Switching models is one command against a small registry. lucebox models download <preset> fetches the GGUFs and flips the active preset in config.toml, so the entrypoint never has to guess which weights to load on a box that has several model families on disk.
| Preset | Target | DFlash draft |
|---|---|---|
qwen3.6-27b | Qwen3.6-27B Q4_K_M | Qwen3.6-27B-DFlash |
gemma-4-26b | Gemma-4-26B-A4B Q4_K_M | gemma-4-26B-A4B-it-DFlash |
gemma-4-31b | Gemma-4-31B Q4_K_M | gemma-4-31B-it-DFlash |
laguna-xs.2 | Laguna-XS.2 Q4_K_M | target-only |
Want a tuned config instead of the heuristic? lucebox autotune --sweep brackets candidate DFLASH_* configs for your VRAM tier, cycles the live server through each via restart, measures decode tok/s with the in-image bench, and writes the fastest cell back to config.toml. The pre-sweep config is backed up and restored on interrupt.

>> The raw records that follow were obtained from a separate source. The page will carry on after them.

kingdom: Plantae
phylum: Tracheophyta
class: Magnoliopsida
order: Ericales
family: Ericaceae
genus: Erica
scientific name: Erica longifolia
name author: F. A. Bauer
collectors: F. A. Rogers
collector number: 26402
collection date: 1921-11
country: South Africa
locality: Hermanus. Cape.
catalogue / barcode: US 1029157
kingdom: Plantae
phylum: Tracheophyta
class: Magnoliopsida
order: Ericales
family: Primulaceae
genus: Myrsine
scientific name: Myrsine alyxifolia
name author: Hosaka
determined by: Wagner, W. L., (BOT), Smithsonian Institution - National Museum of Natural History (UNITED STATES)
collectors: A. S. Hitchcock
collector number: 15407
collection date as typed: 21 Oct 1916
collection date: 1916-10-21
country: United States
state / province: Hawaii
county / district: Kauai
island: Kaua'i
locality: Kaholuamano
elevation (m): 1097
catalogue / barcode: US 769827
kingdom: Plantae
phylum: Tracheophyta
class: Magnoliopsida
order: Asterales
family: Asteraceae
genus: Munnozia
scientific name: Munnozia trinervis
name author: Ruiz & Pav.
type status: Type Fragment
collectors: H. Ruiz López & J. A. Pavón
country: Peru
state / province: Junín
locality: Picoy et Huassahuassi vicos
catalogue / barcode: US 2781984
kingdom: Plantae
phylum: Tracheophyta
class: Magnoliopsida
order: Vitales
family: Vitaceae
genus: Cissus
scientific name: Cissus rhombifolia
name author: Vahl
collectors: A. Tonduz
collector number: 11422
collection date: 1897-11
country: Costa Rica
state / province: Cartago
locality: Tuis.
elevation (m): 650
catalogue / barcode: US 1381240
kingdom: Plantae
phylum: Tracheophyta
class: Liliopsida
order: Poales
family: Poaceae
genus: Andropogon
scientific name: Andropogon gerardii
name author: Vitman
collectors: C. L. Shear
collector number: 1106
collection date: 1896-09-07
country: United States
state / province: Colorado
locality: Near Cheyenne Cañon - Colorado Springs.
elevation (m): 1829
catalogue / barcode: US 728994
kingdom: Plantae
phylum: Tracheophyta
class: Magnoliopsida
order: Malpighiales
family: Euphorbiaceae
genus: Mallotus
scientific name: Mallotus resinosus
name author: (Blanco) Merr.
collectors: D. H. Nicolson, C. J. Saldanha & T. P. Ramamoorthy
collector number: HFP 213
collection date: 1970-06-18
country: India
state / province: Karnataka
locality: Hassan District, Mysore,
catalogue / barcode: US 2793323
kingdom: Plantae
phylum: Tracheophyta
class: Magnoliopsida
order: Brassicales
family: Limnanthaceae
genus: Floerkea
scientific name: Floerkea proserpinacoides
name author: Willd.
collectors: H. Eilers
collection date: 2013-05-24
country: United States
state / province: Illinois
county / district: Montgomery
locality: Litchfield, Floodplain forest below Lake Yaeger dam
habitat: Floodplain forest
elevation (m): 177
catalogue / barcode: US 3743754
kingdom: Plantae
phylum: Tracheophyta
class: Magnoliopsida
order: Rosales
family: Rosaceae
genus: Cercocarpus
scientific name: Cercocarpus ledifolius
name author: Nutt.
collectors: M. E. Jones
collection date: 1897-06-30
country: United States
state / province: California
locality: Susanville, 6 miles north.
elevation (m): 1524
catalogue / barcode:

Provenance: which build, which silicon
For a tool people install on machines they ship to customers, "which exact build is running" is not a nice-to-have. The build stamps three values into the image at build time (git SHA, image tag, build time) and the server reads them at startup and exposes them at /props.build. The entrypoint separately writes a JSON sidecar of host facts (GPU model and count, driver, OS, kernel) that surfaces at /props.host. Run a request, query /props, and you know precisely which image and which card answered it. Missing fields (a bare docker build with no CI metadata) come through as JSON null rather than breaking the read.
The release pipeline
The image is wired to CI, not built by hand. A GitHub Actions workflow builds and pushes to GHCR on every merge to main (the rolling :cuda12 tag), and tags a pinned :vX.Y.Z-cuda12 on published releases. Pull requests that touch the Docker surface get a build-only guard so an arch-list or Dockerfile regression is caught before it lands, and forked-PR tokens never get push access. Because the fat-binary build is CPU-heavy on a hosted runner, the job first reclaims about 30 GB by stripping the preinstalled Android/.NET/Haskell toolchains, which is what lets a 14 GB image plus build cache fit.
| Tag | Points at |
|---|---|
:cuda12 | rolling latest, tracks main |
:vX.Y.Z-cuda12 | a specific release |
:X.Y-cuda12 | latest patch in a minor series |
:sha-<short>-cuda12 | an exact commit |
One thing the image does not yet carry is the megakernel: its CUDA extension links against a torch cpp_extension wheel at build time and has to be compiled in your venv, so megakernel benchmarks stay a from-source path for now. Everything in the DFlash + DDTree + PFlash decode stack ships in the image.
Bottom line
The fast part of Lucebox was never the problem. The setup was. A prebuilt image that runs from the RTX 2080 Ti to the RTX 5090, a wrapper that needs nothing but docker and nvidia-smi, a server that tunes itself from your VRAM, and provenance you can query, turn "build the CUDA stack and hope it picks the right flags" into docker run --gpus all. The kernels still get hand-tuned per architecture. You just stop paying for it on every box. On a local-inference PC that is the difference between an afternoon of setup and a single pull.
Source: the Docker stack on github.com/Luce-Org/lucebox-hub (Dockerfile, docker-bake.hcl, server/scripts/entrypoint.sh, .github/workflows/docker.yml). Image at ghcr.io/luce-org/lucebox-hub:cuda12, CUDA 12.8.1 on Ubuntu 22.04, arches sm_75;80;86;89;90;120. Compile-time and image-size figures are from the build itself.